Conozco a mujeres que fueron cruelmente maltratadas cuando eran niñas...Ellas decidieron seguir aferradas a la amargura y se negaron a ser sanadas Conozco a mujeres que fueron cruelmente maltratadas cuando eran niñas. Conozco a mujeres que repetidas veces fueron violadas por sus padres y guardaron silencio durante años. El abuso fue horrible y su enojo y su amargura estaban justificados. No querían separarse de esos sentimientos y nadie las culpaba, pero, años después, aún seguían afectadas por el agravio.

No estaban dispuestas a dar los pasos hacia la sanidad para que ese abuso se volviera solo parte de su vida, no el factor dominante. Ellas decidieron seguir aferradas a la amargura y se negaron a ser sanadas y, así, el abusador, sin estar con ellas, siguió influyendo en su vida y las mantuvo estancadas. Aunque les haya parecido imposible, bien pudieron haber hallado la sanidad. Usted pudiera ser una de esas personas que ha optado por seguir en su actual condición en vez de ser sanada. Pero ahora está leyendo este artículo que pudiera llevarla por una senda distinta. Hoy es un día diferente para usted.

Tomar el paso


Usted es una persona interesada en arriesgarse a llevar una vida diferente. Quiere saber qué y cómo hacerlo o, al menos, siente la curiosidad por saber si alguien pudiera brindarle alguna esperanza.

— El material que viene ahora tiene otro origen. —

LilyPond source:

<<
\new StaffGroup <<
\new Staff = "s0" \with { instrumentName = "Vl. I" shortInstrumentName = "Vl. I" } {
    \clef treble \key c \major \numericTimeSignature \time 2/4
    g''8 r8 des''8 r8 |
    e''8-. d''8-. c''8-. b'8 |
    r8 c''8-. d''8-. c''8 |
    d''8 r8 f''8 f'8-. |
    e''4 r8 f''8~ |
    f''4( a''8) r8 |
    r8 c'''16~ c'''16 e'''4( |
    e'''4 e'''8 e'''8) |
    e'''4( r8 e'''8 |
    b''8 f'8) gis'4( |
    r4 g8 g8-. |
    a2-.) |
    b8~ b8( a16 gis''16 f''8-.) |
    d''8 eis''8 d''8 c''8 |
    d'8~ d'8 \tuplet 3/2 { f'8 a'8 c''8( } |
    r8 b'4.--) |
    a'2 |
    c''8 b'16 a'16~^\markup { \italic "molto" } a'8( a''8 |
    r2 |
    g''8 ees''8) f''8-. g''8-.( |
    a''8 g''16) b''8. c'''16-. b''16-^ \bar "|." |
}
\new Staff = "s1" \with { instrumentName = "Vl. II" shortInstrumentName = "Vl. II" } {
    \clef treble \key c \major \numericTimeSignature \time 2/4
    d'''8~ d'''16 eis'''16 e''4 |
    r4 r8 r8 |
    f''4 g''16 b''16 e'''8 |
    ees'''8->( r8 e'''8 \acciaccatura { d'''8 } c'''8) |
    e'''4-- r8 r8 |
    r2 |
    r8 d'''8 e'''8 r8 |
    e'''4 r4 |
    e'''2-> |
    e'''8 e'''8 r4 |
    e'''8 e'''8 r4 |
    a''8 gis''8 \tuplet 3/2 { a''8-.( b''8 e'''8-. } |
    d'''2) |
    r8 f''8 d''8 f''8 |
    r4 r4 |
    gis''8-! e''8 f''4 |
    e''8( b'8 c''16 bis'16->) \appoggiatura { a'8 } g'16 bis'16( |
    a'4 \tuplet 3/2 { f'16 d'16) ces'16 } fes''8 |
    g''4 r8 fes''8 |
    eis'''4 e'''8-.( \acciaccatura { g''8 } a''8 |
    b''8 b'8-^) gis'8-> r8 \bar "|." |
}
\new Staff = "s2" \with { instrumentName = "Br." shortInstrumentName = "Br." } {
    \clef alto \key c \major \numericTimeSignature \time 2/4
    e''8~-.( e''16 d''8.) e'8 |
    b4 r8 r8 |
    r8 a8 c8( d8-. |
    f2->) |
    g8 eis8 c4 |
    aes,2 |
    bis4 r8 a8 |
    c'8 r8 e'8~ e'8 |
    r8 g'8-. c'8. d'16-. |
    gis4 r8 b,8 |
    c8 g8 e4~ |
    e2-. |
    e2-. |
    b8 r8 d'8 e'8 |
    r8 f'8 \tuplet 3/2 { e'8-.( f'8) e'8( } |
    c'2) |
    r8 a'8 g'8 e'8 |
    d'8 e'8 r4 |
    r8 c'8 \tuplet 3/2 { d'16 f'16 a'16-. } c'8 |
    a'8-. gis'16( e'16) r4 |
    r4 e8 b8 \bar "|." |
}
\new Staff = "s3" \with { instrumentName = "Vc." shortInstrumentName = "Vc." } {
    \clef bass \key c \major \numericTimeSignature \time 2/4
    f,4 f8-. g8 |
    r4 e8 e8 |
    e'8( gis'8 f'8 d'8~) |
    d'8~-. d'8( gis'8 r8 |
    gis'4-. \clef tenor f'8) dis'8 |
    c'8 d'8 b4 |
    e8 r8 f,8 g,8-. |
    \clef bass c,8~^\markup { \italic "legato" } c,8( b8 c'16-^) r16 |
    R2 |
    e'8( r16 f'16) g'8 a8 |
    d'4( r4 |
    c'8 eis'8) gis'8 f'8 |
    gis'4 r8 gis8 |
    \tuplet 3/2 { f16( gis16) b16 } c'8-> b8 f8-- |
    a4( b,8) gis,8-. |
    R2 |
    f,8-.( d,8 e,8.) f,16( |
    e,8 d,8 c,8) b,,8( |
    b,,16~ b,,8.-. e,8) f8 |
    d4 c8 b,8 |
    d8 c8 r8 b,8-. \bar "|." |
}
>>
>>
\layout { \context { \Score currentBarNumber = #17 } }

Me alegro de que haya escogido comenzar a dar los pasos hacia la sanidad. Estoy seguro de que, si eso es lo que usted desea, va a experimentar algún nivel de sanidad como fruto de su decisión de buscar un cambio. Su sanidad pudiera ser física, o emocional o, quizás, hasta espiritual. No sé lo que Dios guarda para usted, pero sí estoy convencido de que el Señor desea, ardientemente, intervenir en su vida.

Cuando Jesús se encontró con el hombre en el estanque de Betesda, le preguntó si quería ser sano. Afortunadamente, el hombre sí deseaba la sanidad y cuando Jesús le ordenó que tomara su lecho y anduviera, lo hizo. Fue sanado después de treinta y ocho años. ¿Cuánto tiempo lleva usted?

No sé cuánto tiempo ha luchado usted, pero sé lo siguiente: es tiempo de que recoja su lecho y ande, o recoja su lecho y llore, o recoja su lecho y vaya a una reunión, o recoja su lecho y tome su medicina, o recoja su lecho y ayude a otra persona o recoja su lecho y pronuncie una sencilla oración de entrega para tomar la senda hacia la sanidad. Es tiempo de que recoja su vida y experimente todo lo que Dios ha guardado para usted.